|
|
|
|
|
by hutzlibu
1114 days ago
|
|
GPU programming in general is definitely not trivial, as I can confirm with struggeling to learn WebGPU right now. But it really depends on the problem, simple math operations on lots of data is usually indeed trivially faster. Like AI mostly is with math on matrices. Or for example I just implemented a simple 2D raycastsolver in wgsl and as a first project it is totally not optimized - but even on my old laptop with crappy integrated GPU, but (relativly) fast CPU - I can now do 10000 raycasts per frame easily, while the cpu (wasm!) struggles with 500. The raw power of the gpu is really awesome. But every step is hard and debugging a mess. Which is why only a handful of people seems do be doing it. But now would probably be a good time, to get into it.. as I think gpu compute just has started and will get big. |
|
* Radix sort is your friend. Fun fact, O(n log n) is not the fastest a sort can run, it's the fastest a comparison-based sort can run. Radix sort runs in O(N) time, and in fact parallelizes extremely well on GPUs. Extremely. They are great at it. And there are in-place radix sorts too, just a bit slower (same asymptotic performance tho).
* "Insert an element into this collection" style steps can be replaced by a sort and a prefix-sum operation. If you know the offset of the first element with key K, and you know the offset of the first element with key J, you know the offset and size of that "collection" for K within a flat array ("size(K) = offset(J) - offset(K)"). Both of these run super fast in parallel and if you can tweak your problem around to be some kind of sorting operation that usually produces good speedups like this. Easiest way to get a speedup from everything I've heard, if your program works fast from a lookup table it's a good approach.
* Recomputing (or duplicate computation) is often much faster than storing intermediate results. "Procedural generation" is interesting because you can re-compute the generation step on demand. Random123 is also very nice compared to a (CuRand) mersenne twister/etc - why are you, a believer in the cryptographic maxim that hash(key, msg) is uncorrelated to hash(key, msg+1), still storing RNG state? Being able to play back arbitrary parts of a datastream at will is incredibly powerful, you can fastforward and rewind through the data previously used to interact with an item, as long as you know the epoch of the interaction you want for a particular key. And because computation is cheaper than memory, and memory bandwidth - it's really actually practically free in program time terms to just do some math. This is a form of data compression and performance enhancement.

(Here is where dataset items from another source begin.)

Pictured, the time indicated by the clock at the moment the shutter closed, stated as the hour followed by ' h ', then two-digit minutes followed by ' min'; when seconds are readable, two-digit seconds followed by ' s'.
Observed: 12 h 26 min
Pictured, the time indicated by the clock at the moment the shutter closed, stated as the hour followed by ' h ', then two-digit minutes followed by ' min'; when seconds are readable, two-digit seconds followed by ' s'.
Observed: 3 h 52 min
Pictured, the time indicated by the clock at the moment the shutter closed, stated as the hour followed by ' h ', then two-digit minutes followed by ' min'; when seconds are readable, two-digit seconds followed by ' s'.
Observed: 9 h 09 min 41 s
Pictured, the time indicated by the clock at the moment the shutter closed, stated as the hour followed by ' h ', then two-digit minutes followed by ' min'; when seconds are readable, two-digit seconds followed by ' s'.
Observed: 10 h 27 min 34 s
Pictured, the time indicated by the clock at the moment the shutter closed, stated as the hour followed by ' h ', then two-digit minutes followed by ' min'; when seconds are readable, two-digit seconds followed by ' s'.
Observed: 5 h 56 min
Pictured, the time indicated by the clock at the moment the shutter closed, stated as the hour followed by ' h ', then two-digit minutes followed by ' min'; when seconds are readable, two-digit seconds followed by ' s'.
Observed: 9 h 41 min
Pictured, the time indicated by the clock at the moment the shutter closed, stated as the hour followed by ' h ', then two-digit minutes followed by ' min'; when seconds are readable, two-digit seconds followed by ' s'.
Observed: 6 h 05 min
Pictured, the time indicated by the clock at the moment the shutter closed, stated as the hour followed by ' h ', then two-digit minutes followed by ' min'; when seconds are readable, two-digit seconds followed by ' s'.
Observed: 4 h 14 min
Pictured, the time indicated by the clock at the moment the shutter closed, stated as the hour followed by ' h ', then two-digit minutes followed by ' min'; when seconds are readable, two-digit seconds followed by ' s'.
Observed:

* Generally you must understand the idea of divergence and memory coalescing/alignment to keep those lanes executing. And it is highly preferable to use sorts and prefix scans and butterfly operations (reduction, etc) even within a warp, because traditional "mutex/atomic" paradigms don't work well with 100k threads. But this is just the programming idioms of this particular platform, I am sure LISP is similar too in terms of "oh that's how you do that" once you're accustomed.
("This thread would like to write 3 items to an output array, can I get an alignment into a datablock the warp group is going to allocate from a global counter via atomic_add and write to" is another common task element in many parallel workloads. That is the same prefix-sum idiom, or a butterfly reduce, just at a warp level. And then when all the warps have finished, you can sort this unsorted output by a key array to align it, and start processing it again...)
* Cuda Unbound (CUB) provides reference implementations of all of these operations, and it handles portability across CUDA generations. Having good primitives makes a big difference, most of the workload isn't business logic, it's library calls, so using a library that just does it right gives you a lot of bang for buck. Don't write it yourself.
* Texture maps aren't just for graphics, they are a black box that lets the GPU perform 2D and 3D coalescing and some interpolation.
* Intelligent use of constants memory is another one, probably as is the use of CPU memory. If a value will be seldom accessed, you can probably stuff it into host memory and just accept the slowdown. Or you can store only epochs on the GPU and recompute intermediate values as needed. Try to ensure that all threads in a warp will do it too (host access vs recomputing).
* Raytracing is of course impervious to all of this (so don't worry too much that you can't magically hammer a speedup out of it, nobody really can). You can accelerate the raycasting and intersection testing (and AMD and NVIDIA and Intel all do this differently) but as a general matter rays are completely random and uncoalesced and divergent, they bypass almost all of the ideal GPGPU "hot paths". Ray sorting/shader execution reordering is something that needs hardware assistance, and Intel and NVIDIA both have hardware along these lines. The idea of Intel of making a facility for async future/promise dispatch for sparse tasks (and then sorting the shaders to get good coalescing/etc) is really neat and they've said it's going to come to GPGPU. https://youtu.be/SA1yvWs3lHU?t=289
* You can, however, use your rays more efficiently. And that's an area of active focus for everyone. And I think more efficient use of TAAU samples is probably where raster is going too.